_Instructions to follow_.
Render every line of the records below as a JSON list of strings, one string per line, leaving out blank lines.

_Data in this exercise_.
• • • • •
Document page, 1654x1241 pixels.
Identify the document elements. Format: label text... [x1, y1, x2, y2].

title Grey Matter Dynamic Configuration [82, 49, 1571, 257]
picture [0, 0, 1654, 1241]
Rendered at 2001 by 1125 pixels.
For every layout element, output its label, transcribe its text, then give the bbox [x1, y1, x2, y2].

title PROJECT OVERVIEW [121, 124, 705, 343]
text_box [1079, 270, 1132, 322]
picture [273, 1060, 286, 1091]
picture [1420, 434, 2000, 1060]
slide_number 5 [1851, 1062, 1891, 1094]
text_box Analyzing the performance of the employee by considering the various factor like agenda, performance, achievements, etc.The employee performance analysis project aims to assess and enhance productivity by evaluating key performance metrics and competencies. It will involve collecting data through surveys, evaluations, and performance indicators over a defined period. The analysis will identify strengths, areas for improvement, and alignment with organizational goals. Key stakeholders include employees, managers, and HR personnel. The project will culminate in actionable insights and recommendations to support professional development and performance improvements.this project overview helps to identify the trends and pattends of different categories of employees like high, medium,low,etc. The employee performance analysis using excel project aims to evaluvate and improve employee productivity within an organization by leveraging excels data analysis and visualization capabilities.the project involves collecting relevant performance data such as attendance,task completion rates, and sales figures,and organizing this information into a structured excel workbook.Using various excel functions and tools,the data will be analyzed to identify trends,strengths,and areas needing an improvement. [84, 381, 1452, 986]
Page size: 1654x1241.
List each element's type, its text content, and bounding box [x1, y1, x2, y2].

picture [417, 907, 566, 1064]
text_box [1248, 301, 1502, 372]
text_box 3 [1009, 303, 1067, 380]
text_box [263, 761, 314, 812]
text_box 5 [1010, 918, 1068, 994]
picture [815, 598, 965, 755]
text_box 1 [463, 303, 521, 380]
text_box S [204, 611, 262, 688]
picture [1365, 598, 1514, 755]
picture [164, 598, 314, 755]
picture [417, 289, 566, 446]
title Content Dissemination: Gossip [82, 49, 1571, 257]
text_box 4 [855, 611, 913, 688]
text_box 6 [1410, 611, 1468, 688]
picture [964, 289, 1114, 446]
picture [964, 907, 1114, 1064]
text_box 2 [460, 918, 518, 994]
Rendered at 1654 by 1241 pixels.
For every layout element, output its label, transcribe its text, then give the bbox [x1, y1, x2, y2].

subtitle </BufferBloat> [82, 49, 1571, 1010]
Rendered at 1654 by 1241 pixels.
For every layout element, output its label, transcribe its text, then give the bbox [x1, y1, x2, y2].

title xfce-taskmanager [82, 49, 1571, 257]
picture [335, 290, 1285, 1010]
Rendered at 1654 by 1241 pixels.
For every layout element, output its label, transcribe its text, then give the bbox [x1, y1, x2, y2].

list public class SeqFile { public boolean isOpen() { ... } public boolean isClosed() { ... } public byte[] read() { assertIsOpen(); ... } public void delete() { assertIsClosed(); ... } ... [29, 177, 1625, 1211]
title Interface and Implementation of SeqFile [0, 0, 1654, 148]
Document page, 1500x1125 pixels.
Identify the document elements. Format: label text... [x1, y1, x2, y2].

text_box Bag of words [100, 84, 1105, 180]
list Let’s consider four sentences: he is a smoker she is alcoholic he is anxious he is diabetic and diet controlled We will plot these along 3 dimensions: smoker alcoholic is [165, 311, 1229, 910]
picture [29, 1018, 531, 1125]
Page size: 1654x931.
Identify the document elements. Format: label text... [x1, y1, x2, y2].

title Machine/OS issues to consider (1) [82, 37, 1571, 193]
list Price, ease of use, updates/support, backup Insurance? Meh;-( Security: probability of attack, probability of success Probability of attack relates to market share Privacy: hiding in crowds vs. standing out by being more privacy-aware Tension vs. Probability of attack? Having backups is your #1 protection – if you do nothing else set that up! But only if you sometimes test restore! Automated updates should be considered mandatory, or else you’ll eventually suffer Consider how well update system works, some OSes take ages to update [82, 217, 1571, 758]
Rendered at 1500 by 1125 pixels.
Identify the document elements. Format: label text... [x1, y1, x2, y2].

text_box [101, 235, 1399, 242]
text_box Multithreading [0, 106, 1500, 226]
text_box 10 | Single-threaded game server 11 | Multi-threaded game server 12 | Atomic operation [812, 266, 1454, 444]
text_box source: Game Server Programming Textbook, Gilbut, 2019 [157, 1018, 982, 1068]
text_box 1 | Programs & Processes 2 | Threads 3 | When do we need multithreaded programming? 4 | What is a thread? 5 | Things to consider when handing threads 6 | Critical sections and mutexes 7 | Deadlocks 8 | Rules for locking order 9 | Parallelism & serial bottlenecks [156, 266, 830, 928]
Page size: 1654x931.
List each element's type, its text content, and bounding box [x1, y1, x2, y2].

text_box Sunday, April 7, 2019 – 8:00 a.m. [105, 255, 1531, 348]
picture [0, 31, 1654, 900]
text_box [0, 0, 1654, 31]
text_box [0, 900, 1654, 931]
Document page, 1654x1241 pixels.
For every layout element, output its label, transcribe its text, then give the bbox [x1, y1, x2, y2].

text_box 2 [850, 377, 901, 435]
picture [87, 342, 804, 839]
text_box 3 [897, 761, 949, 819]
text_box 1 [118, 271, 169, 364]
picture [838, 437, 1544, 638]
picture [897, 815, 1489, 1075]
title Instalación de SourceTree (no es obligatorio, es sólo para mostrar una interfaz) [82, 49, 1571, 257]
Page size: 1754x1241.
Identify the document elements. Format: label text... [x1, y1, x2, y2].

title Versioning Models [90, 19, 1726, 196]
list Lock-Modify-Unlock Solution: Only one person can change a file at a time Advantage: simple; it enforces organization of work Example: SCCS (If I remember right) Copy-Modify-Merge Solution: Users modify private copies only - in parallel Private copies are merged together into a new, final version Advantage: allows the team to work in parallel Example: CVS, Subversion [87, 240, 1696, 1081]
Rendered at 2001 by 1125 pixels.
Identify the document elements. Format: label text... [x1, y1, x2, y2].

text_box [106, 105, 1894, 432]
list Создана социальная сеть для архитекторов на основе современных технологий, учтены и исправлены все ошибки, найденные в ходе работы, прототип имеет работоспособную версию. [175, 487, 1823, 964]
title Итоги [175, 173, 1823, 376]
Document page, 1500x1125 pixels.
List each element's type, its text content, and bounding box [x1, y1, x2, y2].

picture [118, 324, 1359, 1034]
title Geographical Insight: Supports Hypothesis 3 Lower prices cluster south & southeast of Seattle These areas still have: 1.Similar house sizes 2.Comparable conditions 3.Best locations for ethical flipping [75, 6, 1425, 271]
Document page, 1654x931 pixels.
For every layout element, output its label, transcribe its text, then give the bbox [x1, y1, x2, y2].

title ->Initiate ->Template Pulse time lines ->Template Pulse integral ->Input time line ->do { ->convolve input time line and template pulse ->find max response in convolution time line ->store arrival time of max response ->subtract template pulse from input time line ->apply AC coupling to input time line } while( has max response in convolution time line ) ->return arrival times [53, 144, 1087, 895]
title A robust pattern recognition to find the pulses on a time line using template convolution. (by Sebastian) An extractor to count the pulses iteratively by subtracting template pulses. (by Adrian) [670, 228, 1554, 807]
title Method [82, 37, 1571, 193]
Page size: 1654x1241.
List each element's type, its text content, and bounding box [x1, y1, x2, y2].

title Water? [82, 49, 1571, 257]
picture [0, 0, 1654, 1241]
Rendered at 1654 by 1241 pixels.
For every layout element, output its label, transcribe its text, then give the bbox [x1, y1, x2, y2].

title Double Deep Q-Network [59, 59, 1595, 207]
• • • • •
_Response_.
[
  "Document page, 1654x1241 pixels.",
  "Identify the document elements. Format: label text... [x1, y1, x2, y2].",
  "title Grey Matter Dynamic Configuration [82, 49, 1571, 257]",
  "picture [0, 0, 1654, 1241]",
  "Rendered at 2001 by 1125 pixels.",
  "For every layout element, output its label, transcribe its text, then give the bbox [x1, y1, x2, y2].",
  "title PROJECT OVERVIEW [121, 124, 705, 343]",
  "text_box [1079, 270, 1132, 322]",
  "picture [273, 1060, 286, 1091]",
  "picture [1420, 434, 2000, 1060]",
  "slide_number 5 [1851, 1062, 1891, 1094]",
  "text_box Analyzing the performance of the employee by considering the various factor like agenda, performance, achievements, etc.The employee performance analysis project aims to assess and enhance productivity by evaluating key performance metrics and competencies. It will involve collecting data through surveys, evaluations, and performance indicators over a defined period. The analysis will identify strengths, areas for improvement, and alignment with organizational goals. Key stakeholders include employees, managers, and HR personnel. The project will culminate in actionable insights and recommendations to support professional development and performance improvements.this project overview helps to identify the trends and pattends of different categories of employees like high, medium,low,etc. The employee performance analysis using excel project aims to evaluvate and improve employee productivity within an organization by leveraging excels data analysis and visualization capabilities.the project involves collecting relevant performance data such as attendance,task completion rates, and sales figures,and organizing this information into a structured excel workbook.Using various excel functions and tools,the data will be analyzed to identify trends,strengths,and areas needing an improvement. [84, 381, 1452, 986]",
  "Page size: 1654x1241.",
  "List each element's type, its text content, and bounding box [x1, y1, x2, y2].",
  "picture [417, 907, 566, 1064]",
  "text_box [1248, 301, 1502, 372]",
  "text_box 3 [1009, 303, 1067, 380]",
  "text_box [263, 761, 314, 812]",
  "text_box 5 [1010, 918, 1068, 994]",
  "picture [815, 598, 965, 755]",
  "text_box 1 [463, 303, 521, 380]",
  "text_box S [204, 611, 262, 688]",
  "picture [1365, 598, 1514, 755]",
  "picture [164, 598, 314, 755]",
  "picture [417, 289, 566, 446]",
  "title Content Dissemination: Gossip [82, 49, 1571, 257]",
  "text_box 4 [855, 611, 913, 688]",
  "text_box 6 [1410, 611, 1468, 688]",
  "picture [964, 289, 1114, 446]",
  "picture [964, 907, 1114, 1064]",
  "text_box 2 [460, 918, 518, 994]",
  "Rendered at 1654 by 1241 pixels.",
  "For every layout element, output its label, transcribe its text, then give the bbox [x1, y1, x2, y2].",
  "subtitle </BufferBloat> [82, 49, 1571, 1010]",
  "Rendered at 1654 by 1241 pixels.",
  "For every layout element, output its label, transcribe its text, then give the bbox [x1, y1, x2, y2].",
  "title xfce-taskmanager [82, 49, 1571, 257]",
  "picture [335, 290, 1285, 1010]",
  "Rendered at 1654 by 1241 pixels.",
  "For every layout element, output its label, transcribe its text, then give the bbox [x1, y1, x2, y2].",
  "list public class SeqFile { public boolean isOpen() { ... } public boolean isClosed() { ... } public byte[] read() { assertIsOpen(); ... } public void delete() { assertIsClosed(); ... } ... [29, 177, 1625, 1211]",
  "title Interface and Implementation of SeqFile [0, 0, 1654, 148]",
  "Document page, 1500x1125 pixels.",
  "Identify the document elements. Format: label text... [x1, y1, x2, y2].",
  "text_box Bag of words [100, 84, 1105, 180]",
  "list Let’s consider four sentences: he is a smoker she is alcoholic he is anxious he is diabetic and diet controlled We will plot these along 3 dimensions: smoker alcoholic is [165, 311, 1229, 910]",
  "picture [29, 1018, 531, 1125]",
  "Page size: 1654x931.",
  "Identify the document elements. Format: label text... [x1, y1, x2, y2].",
  "title Machine/OS issues to consider (1) [82, 37, 1571, 193]",
  "list Price, ease of use, updates/support, backup Insurance? Meh;-( Security: probability of attack, probability of success Probability of attack relates to market share Privacy: hiding in crowds vs. standing out by being more privacy-aware Tension vs. Probability of attack? Having backups is your #1 protection – if you do nothing else set that up! But only if you sometimes test restore! Automated updates should be considered mandatory, or else you’ll eventually suffer Consider how well update system works, some OSes take ages to update [82, 217, 1571, 758]",
  "Rendered at 1500 by 1125 pixels.",
  "Identify the document elements. Format: label text... [x1, y1, x2, y2].",
  "text_box [101, 235, 1399, 242]",
  "text_box Multithreading [0, 106, 1500, 226]",
  "text_box 10 | Single-threaded game server 11 | Multi-threaded game server 12 | Atomic operation [812, 266, 1454, 444]",
  "text_box source: Game Server Programming Textbook, Gilbut, 2019 [157, 1018, 982, 1068]",
  "text_box 1 | Programs & Processes 2 | Threads 3 | When do we need multithreaded programming? 4 | What is a thread? 5 | Things to consider when handing threads 6 | Critical sections and mutexes 7 | Deadlocks 8 | Rules for locking order 9 | Parallelism & serial bottlenecks [156, 266, 830, 928]",
  "Page size: 1654x931.",
  "List each element's type, its text content, and bounding box [x1, y1, x2, y2].",
  "text_box Sunday, April 7, 2019 – 8:00 a.m. [105, 255, 1531, 348]",
  "picture [0, 31, 1654, 900]",
  "text_box [0, 0, 1654, 31]",
  "text_box [0, 900, 1654, 931]",
  "Document page, 1654x1241 pixels.",
  "For every layout element, output its label, transcribe its text, then give the bbox [x1, y1, x2, y2].",
  "text_box 2 [850, 377, 901, 435]",
  "picture [87, 342, 804, 839]",
  "text_box 3 [897, 761, 949, 819]",
  "text_box 1 [118, 271, 169, 364]",
  "picture [838, 437, 1544, 638]",
  "picture [897, 815, 1489, 1075]",
  "title Instalación de SourceTree (no es obligatorio, es sólo para mostrar una interfaz) [82, 49, 1571, 257]",
  "Page size: 1754x1241.",
  "Identify the document elements. Format: label text... [x1, y1, x2, y2].",
  "title Versioning Models [90, 19, 1726, 196]",
  "list Lock-Modify-Unlock Solution: Only one person can change a file at a time Advantage: simple; it enforces organization of work Example: SCCS (If I remember right) Copy-Modify-Merge Solution: Users modify private copies only - in parallel Private copies are merged together into a new, final version Advantage: allows the team to work in parallel Example: CVS, Subversion [87, 240, 1696, 1081]",
  "Rendered at 2001 by 1125 pixels.",
  "Identify the document elements. Format: label text... [x1, y1, x2, y2].",
  "text_box [106, 105, 1894, 432]",
  "list Создана социальная сеть для архитекторов на основе современных технологий, учтены и исправлены все ошибки, найденные в ходе работы, прототип имеет работоспособную версию. [175, 487, 1823, 964]",
  "title Итоги [175, 173, 1823, 376]",
  "Document page, 1500x1125 pixels.",
  "List each element's type, its text content, and bounding box [x1, y1, x2, y2].",
  "picture [118, 324, 1359, 1034]",
  "title Geographical Insight: Supports Hypothesis 3 Lower prices cluster south & southeast of Seattle These areas still have: 1.Similar house sizes 2.Comparable conditions 3.Best locations for ethical flipping [75, 6, 1425, 271]",
  "Document page, 1654x931 pixels.",
  "For every layout element, output its label, transcribe its text, then give the bbox [x1, y1, x2, y2].",
  "title ->Initiate ->Template Pulse time lines ->Template Pulse integral ->Input time line ->do { ->convolve input time line and template pulse ->find max response in convolution time line ->store arrival time of max response ->subtract template pulse from input time line ->apply AC coupling to input time line } while( has max response in convolution time line ) ->return arrival times [53, 144, 1087, 895]",
  "title A robust pattern recognition to find the pulses on a time line using template convolution. (by Sebastian) An extractor to count the pulses iteratively by subtracting template pulses. (by Adrian) [670, 228, 1554, 807]",
  "title Method [82, 37, 1571, 193]",
  "Page size: 1654x1241.",
  "List each element's type, its text content, and bounding box [x1, y1, x2, y2].",
  "title Water? [82, 49, 1571, 257]",
  "picture [0, 0, 1654, 1241]",
  "Rendered at 1654 by 1241 pixels.",
  "For every layout element, output its label, transcribe its text, then give the bbox [x1, y1, x2, y2].",
  "title Double Deep Q-Network [59, 59, 1595, 207]"
]